One thing I’d add to this conversation, though I’m certain it’s already been stated: As many have mentioned, there is a large subset of the user base that uses Python for applied purposes in unrelated fields that couldn’t care less about more granular aspects of optimization. I work as a research assistant for international finance faculty and I would say that compared to the average Hackernews reader, I’m technologically illiterate, but compared to the average 60-80 y/o econ/finance faculty member, I’m practically a Turing award winner.
Most of these applied fields are using Python and R as no more than data gathering tools and fancy calculators. something for which the benefits of other languages are just not justified.
The absolute beauty of Python for what I do is that I can write code and hand it off to a first year with a semester of coding experience. Even if they couldn’t write it themselves, they can still understand what it does after a bit of study. Additionally, I can hand it off to 75 year old professors who still sends Fax memos to the federal reserve and they’ll achieve a degree of comprehension.
For these reasons, Python, although not perfect, has been so incredibly useful.

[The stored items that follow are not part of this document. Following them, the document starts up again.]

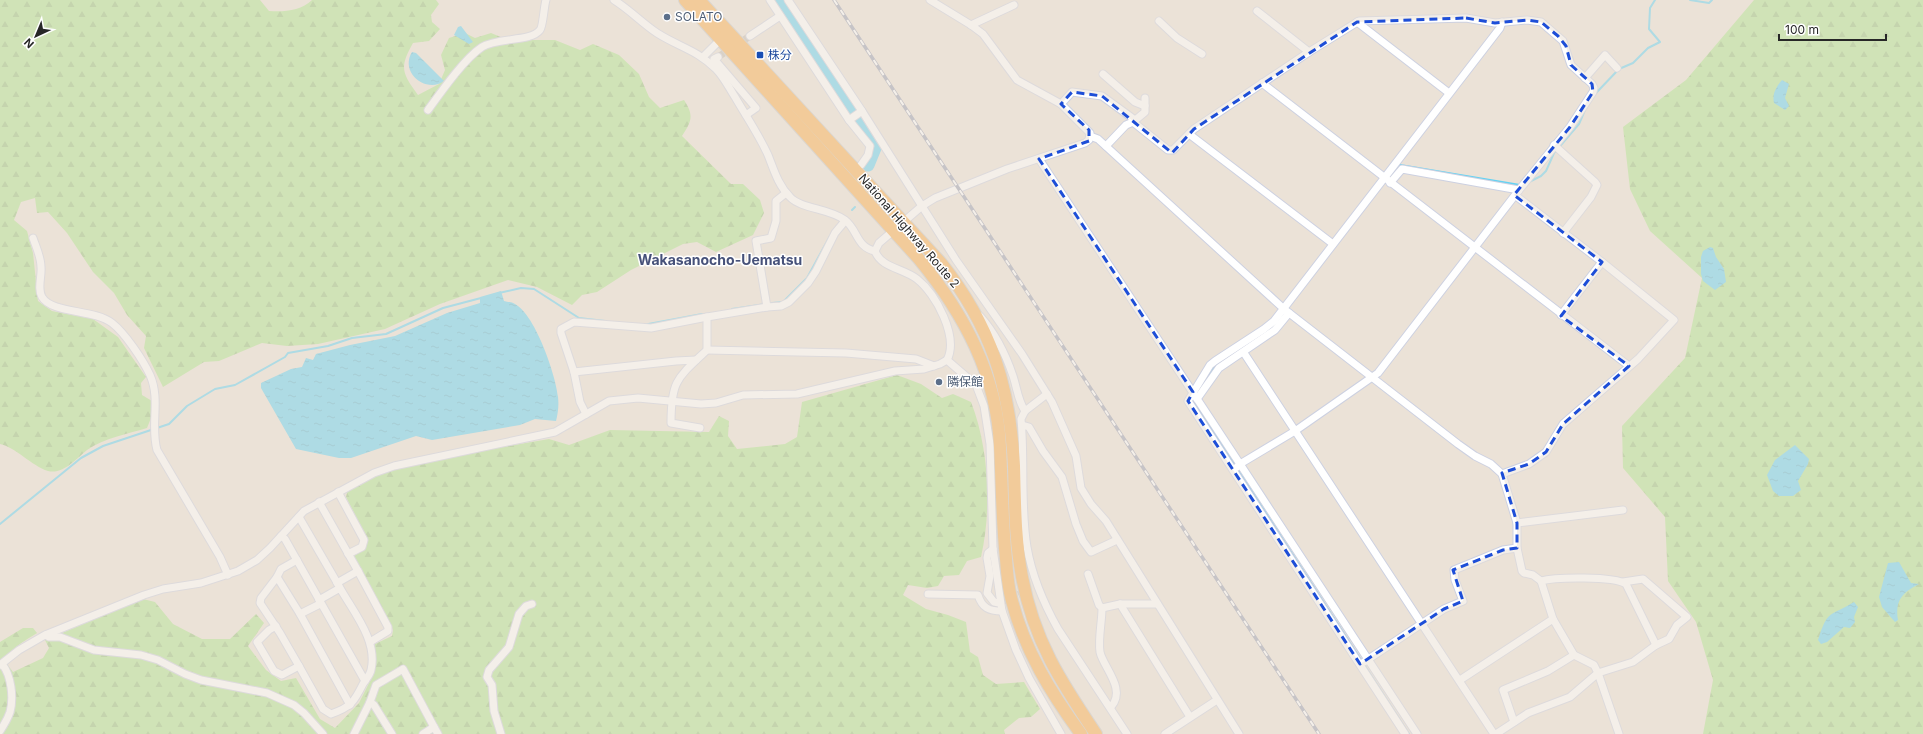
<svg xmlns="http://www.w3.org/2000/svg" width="1923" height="734" viewBox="0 0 1923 734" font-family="Inter,'Noto Sans JP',sans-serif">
<defs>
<pattern id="forest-firs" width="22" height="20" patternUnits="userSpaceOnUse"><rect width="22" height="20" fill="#b0e590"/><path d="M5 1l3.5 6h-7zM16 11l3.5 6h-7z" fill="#97c47c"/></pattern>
<pattern id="water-ripples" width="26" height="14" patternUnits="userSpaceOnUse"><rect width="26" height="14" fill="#64d2f3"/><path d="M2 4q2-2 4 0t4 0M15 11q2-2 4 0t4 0" fill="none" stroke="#57b4d0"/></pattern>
</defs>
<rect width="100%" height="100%" fill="#ebe2d7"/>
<g fill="url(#forest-firs)">
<path d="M 0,0 L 260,0 L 269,11 C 284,12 301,11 312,0 L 436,0 L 439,4 L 431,15 L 432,22 L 440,29 L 429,41 L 413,43 C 399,68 402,73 418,95 L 439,84 L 445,70 L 441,55 L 449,38 L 465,33 L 475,38 L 491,33 L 508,40 L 555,40 L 580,50 L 593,44 L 619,55 L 639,74 L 649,97 L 660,108 L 684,100 C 694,115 692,121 682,136 L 731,184 L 743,184 L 760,200 L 764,213 L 753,235 L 716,252 L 697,242 L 683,244 L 631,270 L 597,292 L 582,295 L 572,305 L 537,287 L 508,280 L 440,304 L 385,329 L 318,344 L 287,346 L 262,343 L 219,361 L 204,362 L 163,387 L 144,348 L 146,336 L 127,315 L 114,293 L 93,272 L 67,233 L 48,212 L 37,213 L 35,198 L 21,202 L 14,220 L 27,231 L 33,253 L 38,301 L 52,311 L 93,319 L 118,337 L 146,377 L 141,383 L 142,395 L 152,401 L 151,418 L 147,428 C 127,434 105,438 87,450 C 77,458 63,475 48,471 C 32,466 15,447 0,444 Z"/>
<path d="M 1754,0 L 1923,0 L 1923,734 L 1703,734 L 1713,680 L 1696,622 L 1668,581 L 1665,517 L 1623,468 L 1622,426 L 1685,358 L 1702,278 L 1650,231 L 1630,189 L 1623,127 L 1686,80 Z"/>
<path d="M 897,375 L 921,384 L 942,398 L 953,394 L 971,402 C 989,448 992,509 981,557 L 967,561 L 959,575 L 944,576 L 938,586 L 927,588 L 908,585 L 903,595 L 926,609 L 948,615 L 966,622 L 970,652 L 978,657 L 983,675 L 996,684 L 1024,682 L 1040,709 L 1031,717 L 1019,718 L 1004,730 L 1005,734 L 1,734 L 4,729 L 0,724 L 0,642 L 23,628 L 33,628 L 37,633 C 25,641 8,649 7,664 L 13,672 L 43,658 L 49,648 L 45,640 L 143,599 L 155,602 L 173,624 L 202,639 L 230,639 L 256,614 L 264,623 L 248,646 L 266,670 L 281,681 L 296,678 L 320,719 L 335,728 L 359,703 L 374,673 L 375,644 L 392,636 L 393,630 L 354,556 L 365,549 L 368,541 L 346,497 L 348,489 L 395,468 L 461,454 L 549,439 L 569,445 L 610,430 L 709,432 L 719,416 L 729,421 L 728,436 L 737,449 L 785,444 L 797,437 L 802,402 Z"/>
</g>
<g fill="url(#water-ripples)">
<path d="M 461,26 L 473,42 L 469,44 L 454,35 L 458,27 Z"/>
<path d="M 412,52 L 416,53 L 444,81 C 427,94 399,73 412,52 Z"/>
<path d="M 1782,80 L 1789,84 L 1785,98 L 1789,106 L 1785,110 L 1774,103 C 1772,94 1776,87 1782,80 Z"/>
<path d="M 1710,247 L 1713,248 L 1716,257 L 1724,269 L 1726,282 L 1715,290 L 1703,281 L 1701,274 L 1701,257 L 1703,251 Z"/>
<path d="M 501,291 L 504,301 C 507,302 511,302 513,303 C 534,311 556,375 558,397 C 559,405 558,413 556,421 L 535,419 L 520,425 L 432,440 L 416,436 L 351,458 L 339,458 L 296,449 L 261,388 L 261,383 L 291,369 L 302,367 L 306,358 L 313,360 L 316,354 L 350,345 L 395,336 L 447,313 L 480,303 L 480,297 Z"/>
<path d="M 1795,445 L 1809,459 L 1808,464 L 1798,481 L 1801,490 L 1793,496 L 1779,496 L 1773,491 L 1767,475 L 1775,460 Z"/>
<path d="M 1899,562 L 1911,583 L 1919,584 C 1902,593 1895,600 1898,620 L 1895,622 L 1882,607 L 1879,597 L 1888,563 Z"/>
<path d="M 1854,602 L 1858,607 L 1854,617 L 1855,622 L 1850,628 L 1844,627 L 1827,642 L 1821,644 L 1818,640 C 1828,609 1829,617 1854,602 Z"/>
</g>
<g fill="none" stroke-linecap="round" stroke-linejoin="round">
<g stroke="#64d2f3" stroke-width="2">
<path d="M 1690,0 L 1709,3 L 1712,0"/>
<path d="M 1596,93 L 1619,69 L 1633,63 L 1648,48 L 1660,42 L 1649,29 L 1650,8 L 1655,0"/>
<path d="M 1392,176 L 1400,165 L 1520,185"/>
<path d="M 1529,182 L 1541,176 L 1546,171 L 1554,153 L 1579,124 L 1585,110"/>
<path d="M 852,210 L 855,207"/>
<path d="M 499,293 L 521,288 L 534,289 L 579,318 L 605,321"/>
<path d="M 772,303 L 783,302 L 807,278 L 830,236"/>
<path d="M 732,309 L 765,304"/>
<path d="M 643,325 L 702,314"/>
<path d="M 1203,384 L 1215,365 L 1225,360"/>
<path d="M 1194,400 L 1193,401 L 1235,466"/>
<path d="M 1237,469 L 1409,734"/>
<path d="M 0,524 L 81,458 L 103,446 L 169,424 L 187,406 L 215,389 L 235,385 L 285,357 L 288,353 L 328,346 L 352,338 L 386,334 L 443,308 L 481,298"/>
</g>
<path stroke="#64d2f3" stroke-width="13" d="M 777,0 L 875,148 L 868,165"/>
<g stroke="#c4bdb4" stroke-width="7" stroke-dasharray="7 3.5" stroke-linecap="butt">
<path d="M 718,57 L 750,36"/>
<path d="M 999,603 L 1029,590"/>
</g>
<g stroke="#cdd1e1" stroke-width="9">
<g id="minor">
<path d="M 614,0 C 630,10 642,23 657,33 C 679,47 697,50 716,69 C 724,77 729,88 735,97 C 746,116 759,135 768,155 C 774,170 778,185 790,197 C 801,209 829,208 845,220 C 858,230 856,247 875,251"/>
<path d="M 770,0 L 849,120 L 870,146 L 868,155 L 861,165"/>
<path d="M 788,0 L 862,111 L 956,260 L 1022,354 L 1052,402 L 1076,456 L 1081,488 L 1091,504 L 1106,521 L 1239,734"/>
<path d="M 930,0 L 971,25 L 983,34 L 1017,80 L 1061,104 L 1090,133 L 1089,140 L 1085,143 L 1007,169 L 935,198 L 922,206 L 879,243 L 875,251 C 881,268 903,268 917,279 C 936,294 959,337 947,360 L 976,385 L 984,406 L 990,444 L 993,549 L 1002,611 L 1016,650 L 1029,678 L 1061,734"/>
<path d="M 1257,11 L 1309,52"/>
<path d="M 1159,21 L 1177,38 L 1202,54"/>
<path d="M 1357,22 L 1449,93"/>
<path d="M 971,25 L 1014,5"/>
<path d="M 750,36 L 780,16"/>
<path d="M 703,57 L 720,40"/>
<path d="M 718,57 L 714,59 L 756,108 L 746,115"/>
<path d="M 1103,74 L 1135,102 L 1145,106"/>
<path d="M 1585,78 L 1605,55 L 1617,68"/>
<path d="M 1262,83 L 1629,366"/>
<path d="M 1061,104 L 1072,92 L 1102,96 L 1135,120"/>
<path d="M 428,110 C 441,92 464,59 482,47 C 498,37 531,42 540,30 C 543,27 544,6 546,0"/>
<path d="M 849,120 L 862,111"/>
<path d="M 1133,122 L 1145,112 L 1145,98"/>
<path d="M 1189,134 L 1333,244"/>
<path d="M 1090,136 L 1098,139 L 1284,309 L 1458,444 L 1475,456 L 1491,464 L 1502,474 L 1517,523 L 1517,548 L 1522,571 L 1524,573 L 1533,575 L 1541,581 L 1553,619 L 1574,655 L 1594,665 L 1598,673 L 1619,734"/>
<path d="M 1554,145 L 1595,182 L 1597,185 L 1591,197 L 1563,233"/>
<path d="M 1106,146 L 1126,125 L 1133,122 L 1168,150 L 1173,150 L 1194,129 L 1309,52 L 1359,21 L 1466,18 L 1495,23 L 1527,20 L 1541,22 L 1563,41 L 1571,65 L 1592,84 L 1594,88 L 1593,92 L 1570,127 L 1519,190 L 1378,373 L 1295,431 L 1240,464 L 1417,734"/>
<path d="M 1039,159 L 1240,464 L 1237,467"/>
<path d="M 1390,183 L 1402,169 L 1519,190"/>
<path d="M 33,238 C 36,247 41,257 41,267 C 42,277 37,288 42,297 C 52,314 94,309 112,323 C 125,333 143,360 150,375 C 161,400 150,425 157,450 L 220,557 L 228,575"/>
<path d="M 767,307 L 756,241 L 771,238 L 776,221 L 776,201 L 786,193"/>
<path d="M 1561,315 L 1602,262"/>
<path d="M 980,316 C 995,333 1006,355 1013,376 C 1017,388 1018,401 1025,411 L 1021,419 C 1025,461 1020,505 1027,547 C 1032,576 1044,604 1058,629 L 1127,734"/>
<path d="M 707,350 L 846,353 L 916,359 L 934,366"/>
<path d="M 1244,353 L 1494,734"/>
<path d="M 574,372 L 676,361 L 696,360"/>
<path d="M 1197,399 L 1219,368 L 1275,330 L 1289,313"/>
<path d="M 1025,411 L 1047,394"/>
<path d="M 586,414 L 580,402 L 574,372 L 561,333 L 561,329 L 574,322 L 651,328 L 707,317 L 767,307 L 781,306 L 789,302 L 808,283 L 816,271 L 835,233 L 845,221"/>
<path d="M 1022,425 L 1029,427 L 1043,451 L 1062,477 L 1076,524 L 1083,541 L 1091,552 L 1117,540"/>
<path d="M 700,428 L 671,423 C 671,381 677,378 707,350 L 707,317"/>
<path d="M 1502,474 L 1529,464 L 1546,452 L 1563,424 L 1638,359 L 1674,320 L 1602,262 L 1516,196"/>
<path d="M 338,492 L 364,540 L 362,547 L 348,554"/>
<path d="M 319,502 L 358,571 L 337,583"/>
<path d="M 299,517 L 339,586"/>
<path d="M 1517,523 L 1623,510"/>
<path d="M 281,536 L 285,539 L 365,681"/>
<path d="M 993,549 L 988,553 L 987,558 L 990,576 L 987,593 L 994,602 L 999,603"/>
<path d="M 358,571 L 388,627 L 388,631 L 370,642"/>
<path d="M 1088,574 L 1099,605 L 1102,608 C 1102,622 1098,638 1100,652 C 1103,667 1127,689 1111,707"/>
<path d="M 277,577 L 281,569 L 297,560"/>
<path d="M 1541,581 C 1555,577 1614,576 1626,584 L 1656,645"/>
<path d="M 928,594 L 978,595 C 982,608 989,611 1002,611"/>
<path d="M 320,604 L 300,614 L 350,705"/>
<path d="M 1120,604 L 1190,717"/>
<path d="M 1102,608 L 1120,604 L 1157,604"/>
<path d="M 276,626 L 269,630 L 257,642 L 274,671 L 282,675 L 299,666 L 323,709 L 331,714 C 351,707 354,702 363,684 C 366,679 370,675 371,670 C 378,641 354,613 340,588 L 319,600"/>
<path d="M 46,635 L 49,637 L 60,637 L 94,650 L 141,655 L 158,660 L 185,674 L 201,680 L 267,693 L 294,705 L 304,713 L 323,734"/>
<path d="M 1364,662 L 1444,609 L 1463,601 L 1455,580 L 1454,570 L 1503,550 L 1517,548"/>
<path d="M 0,665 L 19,650 L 45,635 L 144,595 L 163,589 L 201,583 L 238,571 L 257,560 L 270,548 L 304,511 L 374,473 L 394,466 L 555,432 L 609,401 L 638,398 L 701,404 L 716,403 L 743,395 L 797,394 L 895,371 L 924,369 L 940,364 L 947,360"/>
<path d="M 299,666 L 280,633 L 260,603 L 261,598 L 277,577 L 300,614"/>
<path d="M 1460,680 L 1553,619"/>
<path d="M 370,702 L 376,685 L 403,669 L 434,727"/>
<path d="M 1514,722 L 1503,690 L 1548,671 L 1574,655"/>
<path d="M 0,731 C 4,725 8,718 10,712 C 14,697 11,675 2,664"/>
<path d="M 354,734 L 370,702 L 374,705 L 392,734"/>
<path d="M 423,734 L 434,727 L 438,734"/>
<path d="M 501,734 L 494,711 L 492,685 L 487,677 L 489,670 L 509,647 L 519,614 L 526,606 L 532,604"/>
<path d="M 1165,734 L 1217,700"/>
<path d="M 1405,734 L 1188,401 L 1210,365 L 1215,361 L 1264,329 L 1274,321 L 1500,28 L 1502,22"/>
<path d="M 1496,734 L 1528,713 L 1570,697 L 1598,673 L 1633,662 L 1656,645 L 1669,639 L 1677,625 L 1687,617 L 1643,579 L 1623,582"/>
</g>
</g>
<g stroke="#c7c7c7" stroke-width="14">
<g id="trunk">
<path d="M 685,0 L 919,259 C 964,314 997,375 1000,447 C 1002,485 1002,522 1006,559 C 1007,573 1008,588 1012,601 C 1025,651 1051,693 1081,734"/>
<path d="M 699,0 L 941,263 C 991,326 1010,386 1014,466 C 1015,503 1015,541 1022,577 C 1034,641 1061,682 1096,734"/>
</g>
</g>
<use href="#minor" stroke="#fff" stroke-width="7"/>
<use href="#trunk" stroke="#fab050" stroke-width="12"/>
<g stroke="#9a9fb3" stroke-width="3.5">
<path id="rail" d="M 834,0 L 1319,734"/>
</g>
<use href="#rail" stroke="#fff" stroke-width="2" stroke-dasharray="6" stroke-linecap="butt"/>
</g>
<path d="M0 0H1923V734H0ZM 1466,18 L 1495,23 L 1527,20 L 1541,22 L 1558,36 L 1566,46 L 1571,65 L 1592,84 L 1593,92 L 1570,127 L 1514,195 L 1602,262 L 1561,316 L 1629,366 L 1563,424 L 1546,452 L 1529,464 L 1502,473 L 1517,523 L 1517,548 L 1503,550 L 1453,570 L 1463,601 L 1444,609 L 1360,664 L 1188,401 L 1193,392 L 1039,159 L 1089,141 L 1089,130 L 1061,104 L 1072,92 L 1102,96 L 1172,153 L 1194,129 L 1357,22 Z" fill="#ebe2d7" fill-opacity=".55" fill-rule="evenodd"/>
<path fill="none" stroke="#1d4ed8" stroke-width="3" stroke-dasharray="8 5" stroke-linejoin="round" d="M 1466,18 L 1495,23 L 1527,20 L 1541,22 L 1558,36 L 1566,46 L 1571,65 L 1592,84 L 1593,92 L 1570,127 L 1514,195 L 1602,262 L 1561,316 L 1629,366 L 1563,424 L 1546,452 L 1529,464 L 1502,473 L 1517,523 L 1517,548 L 1503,550 L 1453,570 L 1463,601 L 1444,609 L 1360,664 L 1188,401 L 1193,392 L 1039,159 L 1089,141 L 1089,130 L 1061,104 L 1072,92 L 1102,96 L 1172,153 L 1194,129 L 1357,22 Z"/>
<g fill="#5c6f8a" stroke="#fff" stroke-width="1.5">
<circle cx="667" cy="17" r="4"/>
<circle cx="939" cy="382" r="4"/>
</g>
<rect fill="#1a4fb4" stroke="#fff" stroke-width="1.5" x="756" y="51" width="8" height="8" rx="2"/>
<g text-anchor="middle" stroke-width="3" stroke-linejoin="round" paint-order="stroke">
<g font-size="12" fill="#4e5e75" stroke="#fff" text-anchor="start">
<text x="675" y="21">SOLATO</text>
<text x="947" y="386">隣保館</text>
</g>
<g font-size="12" fill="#164399" stroke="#fff" text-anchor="start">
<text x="768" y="59">株分</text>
</g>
<g font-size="12" fill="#272727" stroke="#fff">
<text transform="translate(909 231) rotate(49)" y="4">National Highway Route 2</text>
</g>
<g font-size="14" font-weight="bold" fill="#465179" stroke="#fff">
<text x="720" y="265">Wakasanocho-Uematsu</text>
</g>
</g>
<g transform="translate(36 36) rotate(224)" stroke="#ffffff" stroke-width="3" paint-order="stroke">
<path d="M0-3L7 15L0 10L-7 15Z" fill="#272727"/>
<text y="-6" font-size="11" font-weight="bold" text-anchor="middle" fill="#272727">N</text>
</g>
<path d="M1779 34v6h107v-6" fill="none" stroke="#272727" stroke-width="2"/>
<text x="1785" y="34" font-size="12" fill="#272727" stroke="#ffffff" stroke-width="3" paint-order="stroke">100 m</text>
</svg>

when it comes to slightly more non simple use cases involving parallelism and concurrency python and their imperative kin starts falling quite short of basic needs that are easily satisfied by
fp languages like
ocaml
haskell
racket
common lisp
erlang
elixir
or rust/golang
but even if the code is single threaded and not hampered by GIL limitations python tends to be super slow imho; also debugging dynamic python and imperative stateful python after a certain code base size >10k LOC gets extremely painful
A lot of these problem spaces can get away with single threaded performance because maybe they're generating a report or running an analysis once a day or at even slower frequency. I work in a field where numerical correctness and readability is important for prototyping control algorithms (I work on advanced sensors) and python satisfies for those properties for our analysis and prototyping work.
When we really want or need performance we rewrite the slow part in C++ and use pybind to call into it. For all the real implementations that run in a soft real time system, everything is done in C++ or C depending on the ecosystem.
debugging dynamic python and imperative stateful python after a certain code base size >10k LOC gets extremely painful
for any meaningful scale you are better served by basic FP hygiene as evidenced in
haskell
elixir
CL/racket
or rust/golang
I don’t get it. Go is as imperative as a language can be.